→ Dataset records:
▼

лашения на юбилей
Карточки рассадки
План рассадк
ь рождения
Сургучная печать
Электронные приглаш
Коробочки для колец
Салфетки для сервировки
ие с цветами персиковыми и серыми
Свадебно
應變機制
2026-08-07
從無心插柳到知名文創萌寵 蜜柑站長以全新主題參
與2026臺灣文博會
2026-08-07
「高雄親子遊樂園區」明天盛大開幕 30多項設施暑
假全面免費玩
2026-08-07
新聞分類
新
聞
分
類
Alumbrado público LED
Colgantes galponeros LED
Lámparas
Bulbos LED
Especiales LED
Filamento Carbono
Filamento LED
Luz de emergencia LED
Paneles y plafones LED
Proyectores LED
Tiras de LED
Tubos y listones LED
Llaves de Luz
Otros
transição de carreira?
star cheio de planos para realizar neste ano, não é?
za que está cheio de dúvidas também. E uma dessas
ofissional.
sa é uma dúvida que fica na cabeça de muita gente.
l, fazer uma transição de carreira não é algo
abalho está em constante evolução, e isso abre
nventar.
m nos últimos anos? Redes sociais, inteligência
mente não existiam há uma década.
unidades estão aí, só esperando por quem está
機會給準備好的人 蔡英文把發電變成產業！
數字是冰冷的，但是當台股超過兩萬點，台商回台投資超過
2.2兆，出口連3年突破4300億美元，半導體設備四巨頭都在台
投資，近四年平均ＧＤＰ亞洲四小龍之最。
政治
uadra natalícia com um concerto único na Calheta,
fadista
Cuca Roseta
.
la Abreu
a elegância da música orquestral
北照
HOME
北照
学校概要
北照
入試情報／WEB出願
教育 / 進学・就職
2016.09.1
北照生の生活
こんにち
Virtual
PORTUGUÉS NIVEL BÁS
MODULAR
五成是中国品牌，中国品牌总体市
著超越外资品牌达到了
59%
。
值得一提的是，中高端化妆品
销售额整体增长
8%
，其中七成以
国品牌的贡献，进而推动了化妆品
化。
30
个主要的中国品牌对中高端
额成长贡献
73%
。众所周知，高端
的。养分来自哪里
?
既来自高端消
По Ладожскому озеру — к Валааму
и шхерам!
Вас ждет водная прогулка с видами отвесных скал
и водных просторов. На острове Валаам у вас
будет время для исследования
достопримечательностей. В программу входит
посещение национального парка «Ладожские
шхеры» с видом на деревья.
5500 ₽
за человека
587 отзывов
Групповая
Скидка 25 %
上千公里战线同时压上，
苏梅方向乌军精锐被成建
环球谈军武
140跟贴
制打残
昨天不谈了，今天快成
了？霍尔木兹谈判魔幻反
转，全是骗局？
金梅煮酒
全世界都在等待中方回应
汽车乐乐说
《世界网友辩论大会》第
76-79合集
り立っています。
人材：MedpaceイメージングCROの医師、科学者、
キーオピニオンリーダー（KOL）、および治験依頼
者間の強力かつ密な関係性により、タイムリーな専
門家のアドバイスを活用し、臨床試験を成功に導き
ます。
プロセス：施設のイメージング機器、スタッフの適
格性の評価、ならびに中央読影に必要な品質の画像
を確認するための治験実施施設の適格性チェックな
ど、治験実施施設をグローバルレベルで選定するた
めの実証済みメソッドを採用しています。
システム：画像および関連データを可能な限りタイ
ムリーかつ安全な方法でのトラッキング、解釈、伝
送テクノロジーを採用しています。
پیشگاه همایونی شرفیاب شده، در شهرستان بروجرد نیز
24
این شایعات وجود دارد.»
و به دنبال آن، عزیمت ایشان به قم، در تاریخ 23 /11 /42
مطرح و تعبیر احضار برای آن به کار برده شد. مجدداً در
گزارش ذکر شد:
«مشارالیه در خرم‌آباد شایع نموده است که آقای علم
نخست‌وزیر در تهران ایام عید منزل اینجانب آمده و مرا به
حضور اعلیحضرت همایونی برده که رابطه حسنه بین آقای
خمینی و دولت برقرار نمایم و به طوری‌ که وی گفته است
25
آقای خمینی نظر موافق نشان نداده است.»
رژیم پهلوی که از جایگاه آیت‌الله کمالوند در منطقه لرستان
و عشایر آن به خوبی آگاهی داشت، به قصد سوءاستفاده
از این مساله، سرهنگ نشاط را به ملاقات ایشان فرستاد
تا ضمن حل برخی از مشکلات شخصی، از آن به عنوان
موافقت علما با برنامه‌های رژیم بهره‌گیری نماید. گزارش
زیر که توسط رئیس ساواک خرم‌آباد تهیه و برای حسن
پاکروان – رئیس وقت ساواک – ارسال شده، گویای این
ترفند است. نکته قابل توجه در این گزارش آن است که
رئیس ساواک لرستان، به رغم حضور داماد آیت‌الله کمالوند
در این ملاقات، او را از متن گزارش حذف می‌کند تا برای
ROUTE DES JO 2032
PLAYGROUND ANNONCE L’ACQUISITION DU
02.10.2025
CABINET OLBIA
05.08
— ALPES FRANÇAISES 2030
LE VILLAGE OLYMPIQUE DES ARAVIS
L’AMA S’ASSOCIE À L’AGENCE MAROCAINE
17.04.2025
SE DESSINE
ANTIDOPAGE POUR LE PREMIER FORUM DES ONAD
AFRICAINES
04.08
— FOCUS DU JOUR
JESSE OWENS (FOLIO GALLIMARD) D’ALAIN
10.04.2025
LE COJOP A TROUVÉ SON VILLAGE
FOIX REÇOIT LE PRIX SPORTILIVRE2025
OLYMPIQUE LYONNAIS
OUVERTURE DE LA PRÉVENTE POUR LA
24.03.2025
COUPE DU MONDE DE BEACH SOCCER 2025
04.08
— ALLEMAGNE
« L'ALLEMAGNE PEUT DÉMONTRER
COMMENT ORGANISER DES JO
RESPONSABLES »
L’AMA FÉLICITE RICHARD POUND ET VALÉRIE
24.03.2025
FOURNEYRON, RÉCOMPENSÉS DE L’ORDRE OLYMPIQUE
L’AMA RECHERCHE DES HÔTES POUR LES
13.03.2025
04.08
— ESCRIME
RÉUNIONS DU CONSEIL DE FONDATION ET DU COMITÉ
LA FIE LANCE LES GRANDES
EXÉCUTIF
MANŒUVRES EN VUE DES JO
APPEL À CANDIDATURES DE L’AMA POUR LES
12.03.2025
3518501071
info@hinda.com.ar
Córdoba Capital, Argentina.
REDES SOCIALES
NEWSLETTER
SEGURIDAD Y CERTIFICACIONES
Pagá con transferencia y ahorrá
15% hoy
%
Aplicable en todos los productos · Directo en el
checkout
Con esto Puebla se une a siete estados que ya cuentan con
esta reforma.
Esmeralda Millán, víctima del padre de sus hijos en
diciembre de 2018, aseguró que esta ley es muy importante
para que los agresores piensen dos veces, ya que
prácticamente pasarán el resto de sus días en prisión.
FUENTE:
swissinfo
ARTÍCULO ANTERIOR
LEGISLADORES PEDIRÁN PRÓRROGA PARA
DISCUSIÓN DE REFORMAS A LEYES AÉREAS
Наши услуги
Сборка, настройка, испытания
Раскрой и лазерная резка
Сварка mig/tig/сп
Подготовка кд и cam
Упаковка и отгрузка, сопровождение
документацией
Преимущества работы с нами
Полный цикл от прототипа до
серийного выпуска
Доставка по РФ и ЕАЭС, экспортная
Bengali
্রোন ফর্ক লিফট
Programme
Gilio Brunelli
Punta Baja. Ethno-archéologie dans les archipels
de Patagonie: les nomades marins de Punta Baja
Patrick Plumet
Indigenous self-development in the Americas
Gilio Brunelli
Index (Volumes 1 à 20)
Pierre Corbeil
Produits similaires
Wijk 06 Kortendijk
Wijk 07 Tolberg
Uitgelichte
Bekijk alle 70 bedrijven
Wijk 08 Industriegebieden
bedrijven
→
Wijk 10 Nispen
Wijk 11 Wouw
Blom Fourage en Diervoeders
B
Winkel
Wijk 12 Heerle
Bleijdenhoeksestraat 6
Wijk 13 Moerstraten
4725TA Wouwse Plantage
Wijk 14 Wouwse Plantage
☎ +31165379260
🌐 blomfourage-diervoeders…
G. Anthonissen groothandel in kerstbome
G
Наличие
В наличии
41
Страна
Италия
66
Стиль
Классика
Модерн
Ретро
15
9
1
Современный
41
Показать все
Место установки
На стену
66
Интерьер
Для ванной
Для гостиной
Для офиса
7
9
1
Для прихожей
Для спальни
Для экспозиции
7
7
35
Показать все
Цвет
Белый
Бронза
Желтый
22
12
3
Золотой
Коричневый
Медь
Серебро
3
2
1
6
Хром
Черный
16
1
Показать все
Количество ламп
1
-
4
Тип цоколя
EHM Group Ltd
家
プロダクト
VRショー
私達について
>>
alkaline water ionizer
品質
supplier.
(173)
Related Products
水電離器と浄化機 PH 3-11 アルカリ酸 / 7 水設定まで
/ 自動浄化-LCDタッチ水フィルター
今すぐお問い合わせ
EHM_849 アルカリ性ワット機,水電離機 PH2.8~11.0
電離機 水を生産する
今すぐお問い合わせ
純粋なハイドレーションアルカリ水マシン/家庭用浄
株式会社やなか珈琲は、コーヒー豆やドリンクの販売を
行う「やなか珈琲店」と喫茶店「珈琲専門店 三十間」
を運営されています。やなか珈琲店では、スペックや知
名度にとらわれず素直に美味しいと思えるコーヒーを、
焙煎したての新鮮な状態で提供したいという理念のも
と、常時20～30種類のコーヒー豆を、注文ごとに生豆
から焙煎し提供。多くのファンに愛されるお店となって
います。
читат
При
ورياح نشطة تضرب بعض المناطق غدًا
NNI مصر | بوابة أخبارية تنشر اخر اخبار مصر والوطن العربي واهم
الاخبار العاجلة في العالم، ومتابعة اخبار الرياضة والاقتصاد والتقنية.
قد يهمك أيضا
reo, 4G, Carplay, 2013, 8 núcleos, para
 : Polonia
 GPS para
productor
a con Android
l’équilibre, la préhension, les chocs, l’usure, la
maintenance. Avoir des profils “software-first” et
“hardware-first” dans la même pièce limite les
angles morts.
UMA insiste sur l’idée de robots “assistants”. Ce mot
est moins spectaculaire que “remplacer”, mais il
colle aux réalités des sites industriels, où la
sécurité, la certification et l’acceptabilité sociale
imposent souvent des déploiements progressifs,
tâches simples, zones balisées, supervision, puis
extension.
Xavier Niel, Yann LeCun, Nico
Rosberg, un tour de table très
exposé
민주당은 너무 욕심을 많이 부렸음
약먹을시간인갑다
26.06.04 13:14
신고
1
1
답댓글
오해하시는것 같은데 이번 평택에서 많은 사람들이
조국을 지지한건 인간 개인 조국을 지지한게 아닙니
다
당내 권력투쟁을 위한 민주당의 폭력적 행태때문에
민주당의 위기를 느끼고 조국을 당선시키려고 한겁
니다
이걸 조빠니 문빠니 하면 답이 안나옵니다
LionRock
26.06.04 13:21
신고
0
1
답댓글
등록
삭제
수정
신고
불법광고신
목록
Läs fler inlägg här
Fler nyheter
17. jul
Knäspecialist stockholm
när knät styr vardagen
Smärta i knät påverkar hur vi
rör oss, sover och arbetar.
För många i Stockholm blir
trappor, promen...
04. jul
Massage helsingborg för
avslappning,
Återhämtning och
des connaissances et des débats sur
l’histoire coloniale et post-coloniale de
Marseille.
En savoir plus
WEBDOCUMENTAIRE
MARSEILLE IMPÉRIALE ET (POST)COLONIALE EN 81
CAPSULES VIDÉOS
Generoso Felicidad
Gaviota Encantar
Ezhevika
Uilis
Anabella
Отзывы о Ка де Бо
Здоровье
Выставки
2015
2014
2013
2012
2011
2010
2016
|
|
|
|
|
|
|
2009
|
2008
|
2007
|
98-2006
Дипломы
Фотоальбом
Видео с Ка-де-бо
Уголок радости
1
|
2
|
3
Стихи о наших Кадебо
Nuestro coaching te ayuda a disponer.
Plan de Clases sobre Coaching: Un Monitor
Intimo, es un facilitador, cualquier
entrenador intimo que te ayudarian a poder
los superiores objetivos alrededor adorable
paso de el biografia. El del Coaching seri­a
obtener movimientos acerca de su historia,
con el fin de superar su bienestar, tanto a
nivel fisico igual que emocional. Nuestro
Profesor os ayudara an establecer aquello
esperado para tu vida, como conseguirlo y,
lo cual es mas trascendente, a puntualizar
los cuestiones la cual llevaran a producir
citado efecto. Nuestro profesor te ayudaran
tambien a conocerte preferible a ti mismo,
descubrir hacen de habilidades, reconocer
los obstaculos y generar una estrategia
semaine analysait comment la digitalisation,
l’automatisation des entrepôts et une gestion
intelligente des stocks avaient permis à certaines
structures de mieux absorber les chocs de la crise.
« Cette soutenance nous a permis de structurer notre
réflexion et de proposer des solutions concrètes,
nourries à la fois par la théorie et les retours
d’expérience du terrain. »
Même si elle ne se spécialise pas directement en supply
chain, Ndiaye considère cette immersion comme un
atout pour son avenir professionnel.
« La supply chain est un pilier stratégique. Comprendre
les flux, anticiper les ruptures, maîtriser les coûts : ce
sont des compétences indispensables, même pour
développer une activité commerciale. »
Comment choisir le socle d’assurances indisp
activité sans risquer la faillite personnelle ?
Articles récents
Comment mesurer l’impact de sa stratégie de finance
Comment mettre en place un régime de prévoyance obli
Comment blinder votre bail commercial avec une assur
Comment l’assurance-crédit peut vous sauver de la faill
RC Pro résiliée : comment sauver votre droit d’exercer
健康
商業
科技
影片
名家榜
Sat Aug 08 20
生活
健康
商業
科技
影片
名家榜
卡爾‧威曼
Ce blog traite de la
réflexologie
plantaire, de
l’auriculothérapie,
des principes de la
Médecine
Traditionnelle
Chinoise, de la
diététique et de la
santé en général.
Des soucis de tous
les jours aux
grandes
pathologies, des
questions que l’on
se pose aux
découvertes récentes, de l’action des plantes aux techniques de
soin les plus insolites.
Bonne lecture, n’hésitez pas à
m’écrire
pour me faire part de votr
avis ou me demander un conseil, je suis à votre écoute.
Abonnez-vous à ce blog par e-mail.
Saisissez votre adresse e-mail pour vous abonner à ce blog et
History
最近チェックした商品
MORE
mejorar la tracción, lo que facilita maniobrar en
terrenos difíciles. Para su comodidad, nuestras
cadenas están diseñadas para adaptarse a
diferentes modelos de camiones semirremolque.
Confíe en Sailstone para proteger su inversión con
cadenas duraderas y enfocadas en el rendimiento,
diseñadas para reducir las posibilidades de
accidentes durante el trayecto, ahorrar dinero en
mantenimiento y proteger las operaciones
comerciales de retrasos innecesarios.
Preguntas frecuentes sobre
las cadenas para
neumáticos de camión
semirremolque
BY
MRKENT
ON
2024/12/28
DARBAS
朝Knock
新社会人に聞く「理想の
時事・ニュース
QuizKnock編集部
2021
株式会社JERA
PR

▲

→ What is expected:
Reproduce the entries above, starting at their first line and ending at the line containing "مطرح و تعبیر", with both of those lines included.

→ Result of the task:
лашения на юбилей
Карточки рассадки
План рассадк
ь рождения
Сургучная печать
Электронные приглаш
Коробочки для колец
Салфетки для сервировки
ие с цветами персиковыми и серыми
Свадебно
應變機制
2026-08-07
從無心插柳到知名文創萌寵 蜜柑站長以全新主題參
與2026臺灣文博會
2026-08-07
「高雄親子遊樂園區」明天盛大開幕 30多項設施暑
假全面免費玩
2026-08-07
新聞分類
新
聞
分
類
Alumbrado público LED
Colgantes galponeros LED
Lámparas
Bulbos LED
Especiales LED
Filamento Carbono
Filamento LED
Luz de emergencia LED
Paneles y plafones LED
Proyectores LED
Tiras de LED
Tubos y listones LED
Llaves de Luz
Otros
transição de carreira?
star cheio de planos para realizar neste ano, não é?
za que está cheio de dúvidas também. E uma dessas
ofissional.
sa é uma dúvida que fica na cabeça de muita gente.
l, fazer uma transição de carreira não é algo
abalho está em constante evolução, e isso abre
nventar.
m nos últimos anos? Redes sociais, inteligência
mente não existiam há uma década.
unidades estão aí, só esperando por quem está
機會給準備好的人 蔡英文把發電變成產業！
數字是冰冷的，但是當台股超過兩萬點，台商回台投資超過
2.2兆，出口連3年突破4300億美元，半導體設備四巨頭都在台
投資，近四年平均ＧＤＰ亞洲四小龍之最。
政治
uadra natalícia com um concerto único na Calheta,
fadista
Cuca Roseta
.
la Abreu
a elegância da música orquestral
北照
HOME
北照
学校概要
北照
入試情報／WEB出願
教育 / 進学・就職
2016.09.1
北照生の生活
こんにち
Virtual
PORTUGUÉS NIVEL BÁS
MODULAR
五成是中国品牌，中国品牌总体市
著超越外资品牌达到了
59%
。
值得一提的是，中高端化妆品
销售额整体增长
8%
，其中七成以
国品牌的贡献，进而推动了化妆品
化。
30
个主要的中国品牌对中高端
额成长贡献
73%
。众所周知，高端
的。养分来自哪里
?
既来自高端消
По Ладожскому озеру — к Валааму
и шхерам!
Вас ждет водная прогулка с видами отвесных скал
и водных просторов. На острове Валаам у вас
будет время для исследования
достопримечательностей. В программу входит
посещение национального парка «Ладожские
шхеры» с видом на деревья.
5500 ₽
за человека
587 отзывов
Групповая
Скидка 25 %
上千公里战线同时压上，
苏梅方向乌军精锐被成建
环球谈军武
140跟贴
制打残
昨天不谈了，今天快成
了？霍尔木兹谈判魔幻反
转，全是骗局？
金梅煮酒
全世界都在等待中方回应
汽车乐乐说
《世界网友辩论大会》第
76-79合集
り立っています。
人材：MedpaceイメージングCROの医師、科学者、
キーオピニオンリーダー（KOL）、および治験依頼
者間の強力かつ密な関係性により、タイムリーな専
門家のアドバイスを活用し、臨床試験を成功に導き
ます。
プロセス：施設のイメージング機器、スタッフの適
格性の評価、ならびに中央読影に必要な品質の画像
を確認するための治験実施施設の適格性チェックな
ど、治験実施施設をグローバルレベルで選定するた
めの実証済みメソッドを採用しています。
システム：画像および関連データを可能な限りタイ
ムリーかつ安全な方法でのトラッキング、解釈、伝
送テクノロジーを採用しています。
پیشگاه همایونی شرفیاب شده، در شهرستان بروجرد نیز
24
این شایعات وجود دارد.»
و به دنبال آن، عزیمت ایشان به قم، در تاریخ 23 /11 /42
مطرح و تعبیر احضار برای آن به کار برده شد. مجدداً در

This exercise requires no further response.